# DOCUMENT EXCERPT:
Yet Horne's claim of rampant voter fraud by undocumented immigrants has been refuted by election officials.
Though Horne stated in a news release Wednesday that "there's been a media cover-up of the seriousness of voter fraud in Arizona," he's wrong, according to Helen Purcell, Maricopa County Recorder.
Purcell told the press last year that Horne was using inaccurate info to make his case of large numbers of non-citizens voting, and that only a "handful" of cases occur each year.
The extent of the problem may be minimal, but the issue has become quite a dog whistle for conservatives.
Secretary of State Ken Bennett, a conservative Republican running for governor this year, sued the U.S. Election Assistance Commission along with Kobach to force it to add new requirements to federal registration forms in their states.
Their arguments do have one strong point: The "honor system" currently used by federal forms is less-than-adequate to prevent non-citizens from voting. Sam Wercinski of executive director of the Arizona Advocacy Network, which has been fighting Horne's efforts, emphasized the problem inadvertently with quotes to the news media on Wednesday about the ruling:
"They sign under oath," Wercinski said. "In America, does our signature under oath no longer hold any weight?"
Yes -- it holds no weight.

# WHAT THE EXERCISE ASKS:
Extend the passage on Arizona voter-fraud claims by writing what comes next after its final line. The listing after this point comes from a separate source and has no connection to the passage on Arizona voter-fraud claims.

# SUPPLIED DATA:
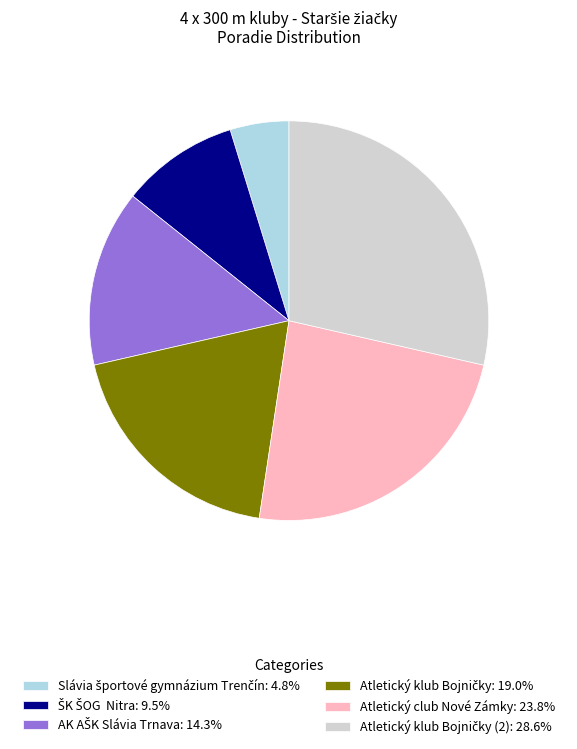

Does any single category account for the majority?

No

# ANSWER BOX:
Yet demanding government-issued ID at the polls also disenfranchises some legit voters who for whatever reasons cannot produce proper ID in time to vote. Richard Hasen of the University of California, Irvine, wrote in his election-law blog (as pointed out by the NY Times yesterday) that, "The upshot of this opinion, if it stands on appeal, is that states with Republican legislatures and/or Republican chief election officials are likely to require documentary proof of citizenship for voting, making it harder for Democrats to pursue a relatively simple method of voter registration."
A lawsuit filed by a wide range of advocacy groups against Arizona after the 2004 vote ended up with a decision by the U.S. Supreme Court last year that Arizona could not simply re-write the federal registration form at whim. But the High Court suggested Arizona could press the issue with the Election Assistance Commission -- and that's just what Arizona and Kansas did.
By filing the lawsuit against the EAC in Kansas, Horne apparently intended to avoid an appeal by in the U.S. Ninth Circuit of Appeals, which is often seen as liberal-leaning.
State election officials still expect an appeal by the EAC, though, and are therefore moving ahead with plans to have a two-tiered voting scheme this year that physically separates state and federal voting at voting locations.